Lucky swallowed and shrugged. “We were a happy family when I was a kid,” he admitted. “And then… I don’t remember much, but I guess they started on the drugs, and one day my Auntie Cree showed up, and I hadn’t been bathed and hadn’t started kindergarten, and I hadn’t eaten in two days, and she just… just took me. I remember my mother yelling at Auntie Cree, screaming not to take her baby, but….” Another shrug, this one smaller. “She never went into rehab. She never came back for me. My father neither.”

“So the mother thing,” Scout said, looking at each one of them for confirmation. “That’s a big deal. She loved her boy. She devoted time to his memorial. She’s heartbroken.”

“But she had a daughter!” Kayleigh cried, and Scout and Lucky both looked at her.

“She did. That was the little girl crying in front of the bench. She was just staring out to sea, weeping unconsolably. If mom had the time to scrub the damned bench, why wasn’t she hugging her baby?”

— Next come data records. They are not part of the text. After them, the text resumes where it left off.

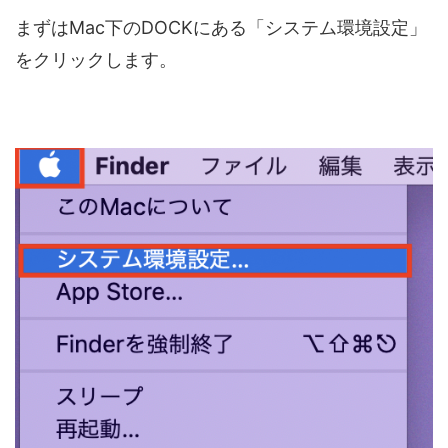
まずはMac下のDOCKにある「システム環境設定」
をクリックします。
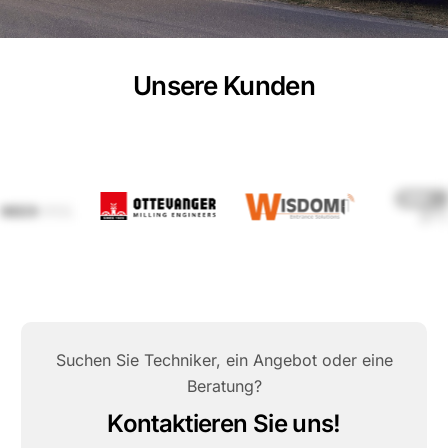
Unsere Kunden
Suchen Sie Techniker, ein Angebot oder eine
Beratung?
Kontaktieren Sie uns!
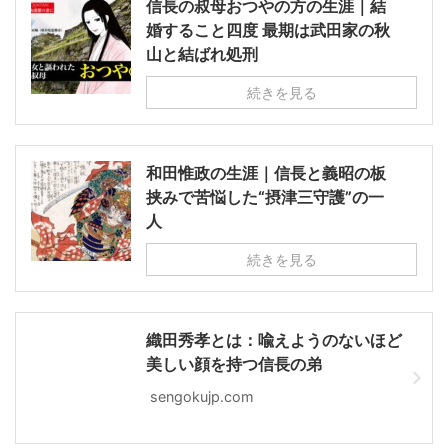
信長の叔母おつやの方の生涯｜結
婚すること四度 最期は武田家の秋
山と結ばれ処刑
続きを見る
和田惟政の生涯｜信長と義昭の板
挟みで苦悩した“摂津三守護”の一
人
続きを見る
織田秀孝とは：喩えようのないほど
美しい顔を持つ信長の弟
sengokujp.com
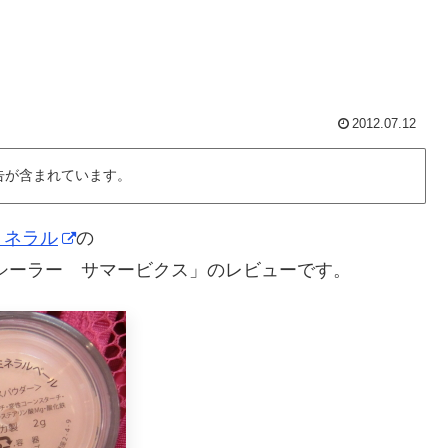
2012.07.12
告が含まれています。
ミネラル
の
シーラー サマービクス」のレビューです。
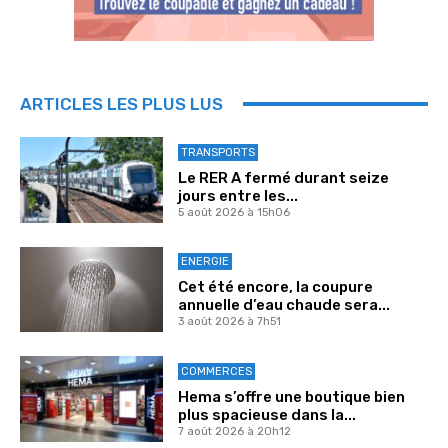
ARTICLES LES PLUS LUS
TRANSPORTS
Le RER A fermé durant seize
jours entre les...
5 août 2026 à 15h06
ENERGIE
Cet été encore, la coupure
annuelle d’eau chaude sera...
3 août 2026 à 7h51
COMMERCES
Hema s’offre une boutique bien
plus spacieuse dans la...
7 août 2026 à 20h12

“I don’t know,” Scout said, feeling small. He knew this anger in her. He understood too well where it came from. Kayleigh had been treated as less than the boys in the compound all her life. Her only value had been as a servant or a broodmare. Just as Scout felt the void of a mother deeply, Kayleigh would feel the preference of a mother twice as deep. “I would have comforted her,” he said, giving her a small smile.

“Yeah, but Scout, you would have been the one lost out over the sea.”

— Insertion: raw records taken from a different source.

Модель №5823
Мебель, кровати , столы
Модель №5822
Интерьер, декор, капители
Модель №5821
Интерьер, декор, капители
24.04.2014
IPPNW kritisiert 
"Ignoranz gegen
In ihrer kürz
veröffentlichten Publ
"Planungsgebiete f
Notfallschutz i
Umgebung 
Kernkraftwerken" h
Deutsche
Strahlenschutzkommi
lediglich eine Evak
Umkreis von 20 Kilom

He grimaced. “So seriously, that Tom guy should have stayed home, right?”

“Yes!” Kayleigh and Lucky both said in tandem, and Scout gave them both a game smile.

“So Scout doesn’t leave the island. I get it. But….” Scout bit his lip. “That couple in the corner—somebody was coming after them. I think one of them was Tom’s little sister, grown up, but the boy? I don’t know who that was.”

“Well we didn’t say we had itallfigured out,” Kayleigh said, blowing out a breath. “But knowing who Tom was—and that Henry was his lover—that went a long way to help solving the mystery, right?”

“Yes,” Scout said decisively.

“But what does that do?” Lucky demanded, pulling himself into the conversation with an obvious effort. “I mean, so we finally know the people who are stuck in the trap. What happens then?”